Yikes! So why think it's safe? Bloom explains:
Sucralose is identical to sucrose (cane sugar), with one exception — the three chlorine atoms .... In sucrose, those chlorine atoms are oxygen. But, it is these chlorine atoms that turn sugar into something with no calories. This is because the two chemicals are handled very differently in your body.

After you swallow sucrose, an intestinal enzyme called sucrase rapidly converts it to a 1:1 mixture of glucose and fructose. Both of these sugars have plenty of calories. But sucrase doesn’t recognize sucralose as sugar so the enzyme does not react with it or break it down. As a result, almost all sucralose passes through your digestive system without being absorbed. This is why it has zero calories.
Evidently, the sucralose molecule is essentially inert, passing through and out of the body without having reacted with anything.

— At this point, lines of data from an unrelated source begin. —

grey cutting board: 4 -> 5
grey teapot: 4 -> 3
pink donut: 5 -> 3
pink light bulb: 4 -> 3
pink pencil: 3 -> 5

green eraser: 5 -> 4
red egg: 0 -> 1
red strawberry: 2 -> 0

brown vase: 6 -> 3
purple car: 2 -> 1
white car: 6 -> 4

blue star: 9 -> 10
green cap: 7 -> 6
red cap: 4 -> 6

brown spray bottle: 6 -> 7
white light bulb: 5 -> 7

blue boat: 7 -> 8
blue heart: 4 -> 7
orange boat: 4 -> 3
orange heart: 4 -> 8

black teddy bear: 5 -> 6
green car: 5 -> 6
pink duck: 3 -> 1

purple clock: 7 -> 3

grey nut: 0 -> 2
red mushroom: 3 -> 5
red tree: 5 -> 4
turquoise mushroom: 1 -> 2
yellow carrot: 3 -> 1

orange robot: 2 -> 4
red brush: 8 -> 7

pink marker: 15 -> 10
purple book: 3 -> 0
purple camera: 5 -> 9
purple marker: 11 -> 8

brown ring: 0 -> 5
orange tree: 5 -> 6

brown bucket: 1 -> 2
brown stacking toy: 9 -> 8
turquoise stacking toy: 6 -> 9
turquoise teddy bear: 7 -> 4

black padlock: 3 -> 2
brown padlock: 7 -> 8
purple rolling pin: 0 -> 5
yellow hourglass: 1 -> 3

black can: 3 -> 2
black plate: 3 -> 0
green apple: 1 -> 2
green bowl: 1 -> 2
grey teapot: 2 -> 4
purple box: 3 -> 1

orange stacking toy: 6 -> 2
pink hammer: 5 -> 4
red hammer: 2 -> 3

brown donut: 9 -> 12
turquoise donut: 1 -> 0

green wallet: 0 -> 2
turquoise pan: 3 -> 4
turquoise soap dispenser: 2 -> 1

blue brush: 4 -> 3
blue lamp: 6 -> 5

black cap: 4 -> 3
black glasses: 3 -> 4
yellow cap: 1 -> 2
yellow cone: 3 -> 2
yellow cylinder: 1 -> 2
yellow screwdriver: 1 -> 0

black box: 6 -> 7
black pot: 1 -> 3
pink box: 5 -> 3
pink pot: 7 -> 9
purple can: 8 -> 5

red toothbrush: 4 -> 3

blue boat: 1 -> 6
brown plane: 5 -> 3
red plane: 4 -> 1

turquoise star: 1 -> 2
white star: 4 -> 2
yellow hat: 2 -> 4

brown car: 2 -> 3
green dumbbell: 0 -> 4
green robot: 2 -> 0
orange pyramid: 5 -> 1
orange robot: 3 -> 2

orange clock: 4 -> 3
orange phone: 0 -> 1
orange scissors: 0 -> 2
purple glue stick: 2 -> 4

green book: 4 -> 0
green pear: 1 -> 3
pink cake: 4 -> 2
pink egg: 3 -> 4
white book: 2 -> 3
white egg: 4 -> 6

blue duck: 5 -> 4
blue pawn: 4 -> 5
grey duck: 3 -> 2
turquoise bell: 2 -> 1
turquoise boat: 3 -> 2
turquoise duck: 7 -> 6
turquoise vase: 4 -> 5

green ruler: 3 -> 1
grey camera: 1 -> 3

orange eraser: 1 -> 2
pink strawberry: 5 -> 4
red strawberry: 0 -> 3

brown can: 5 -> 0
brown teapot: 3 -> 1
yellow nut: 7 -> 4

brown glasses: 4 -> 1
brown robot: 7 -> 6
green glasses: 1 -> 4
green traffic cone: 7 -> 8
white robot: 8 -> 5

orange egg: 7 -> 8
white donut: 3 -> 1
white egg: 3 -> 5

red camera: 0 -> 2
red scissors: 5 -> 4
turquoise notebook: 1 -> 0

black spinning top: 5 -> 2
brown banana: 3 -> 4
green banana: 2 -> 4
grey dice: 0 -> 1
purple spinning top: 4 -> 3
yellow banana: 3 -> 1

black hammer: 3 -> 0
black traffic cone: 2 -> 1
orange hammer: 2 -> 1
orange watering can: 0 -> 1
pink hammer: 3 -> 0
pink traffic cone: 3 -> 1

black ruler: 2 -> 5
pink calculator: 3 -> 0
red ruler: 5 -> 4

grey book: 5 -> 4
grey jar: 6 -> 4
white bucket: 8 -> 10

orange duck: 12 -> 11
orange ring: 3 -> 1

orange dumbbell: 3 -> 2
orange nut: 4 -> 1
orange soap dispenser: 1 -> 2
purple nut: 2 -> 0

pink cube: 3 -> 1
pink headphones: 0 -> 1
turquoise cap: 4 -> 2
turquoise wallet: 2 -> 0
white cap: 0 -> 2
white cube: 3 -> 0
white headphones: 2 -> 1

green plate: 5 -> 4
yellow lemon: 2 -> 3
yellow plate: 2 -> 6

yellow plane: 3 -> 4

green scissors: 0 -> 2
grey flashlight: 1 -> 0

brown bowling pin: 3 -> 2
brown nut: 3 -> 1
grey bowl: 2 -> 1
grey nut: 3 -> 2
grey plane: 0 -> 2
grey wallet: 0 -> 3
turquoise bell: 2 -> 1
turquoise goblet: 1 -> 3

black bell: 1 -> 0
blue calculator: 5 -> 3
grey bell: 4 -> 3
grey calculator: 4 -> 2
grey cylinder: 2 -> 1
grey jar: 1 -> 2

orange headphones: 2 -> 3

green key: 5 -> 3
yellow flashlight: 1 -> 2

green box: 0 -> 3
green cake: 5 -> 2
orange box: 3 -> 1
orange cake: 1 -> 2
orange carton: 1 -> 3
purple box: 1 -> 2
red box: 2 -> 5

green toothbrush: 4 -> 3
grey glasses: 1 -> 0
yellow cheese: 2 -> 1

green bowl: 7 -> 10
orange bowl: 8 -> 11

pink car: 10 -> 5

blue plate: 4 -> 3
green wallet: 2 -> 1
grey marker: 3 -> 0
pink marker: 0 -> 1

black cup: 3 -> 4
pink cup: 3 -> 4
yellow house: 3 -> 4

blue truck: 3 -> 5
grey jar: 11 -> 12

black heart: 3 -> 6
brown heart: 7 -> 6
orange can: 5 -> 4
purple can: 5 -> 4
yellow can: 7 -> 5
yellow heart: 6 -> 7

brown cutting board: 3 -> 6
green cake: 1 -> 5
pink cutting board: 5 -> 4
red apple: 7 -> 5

Bloom includes a number of other interesting facts about sucralose in his article. Here are a couple:
The three chlorine atoms make sucralose 600 times sweeter than sucrose. A can of Pepsi One contains 60 mg of sucralose. A can of regular Pepsi contains 41 grams (41,000 mg) of sugar. So, even if sucralose was caloric, you’d only need 600-times less of it to get the same sweetness.

It was impossible to kill rodents that were given insanely high doses of sucralose. Mice and rats that were fed single doses of 16 and 10 grams per kilogram of body weight, respectively, did not die. This is roughly equivalent to one kilogram (2.2 pounds, or 1,000,000 mg) in humans. You would need to drink 17,000 cans of Pepsi One to get that much.
If Bloom is right - and I'm not vouching for his accuracy because I'm not a chemist - it sounds like you can use as much Splenda as you want without having to worry that you're damaging your health.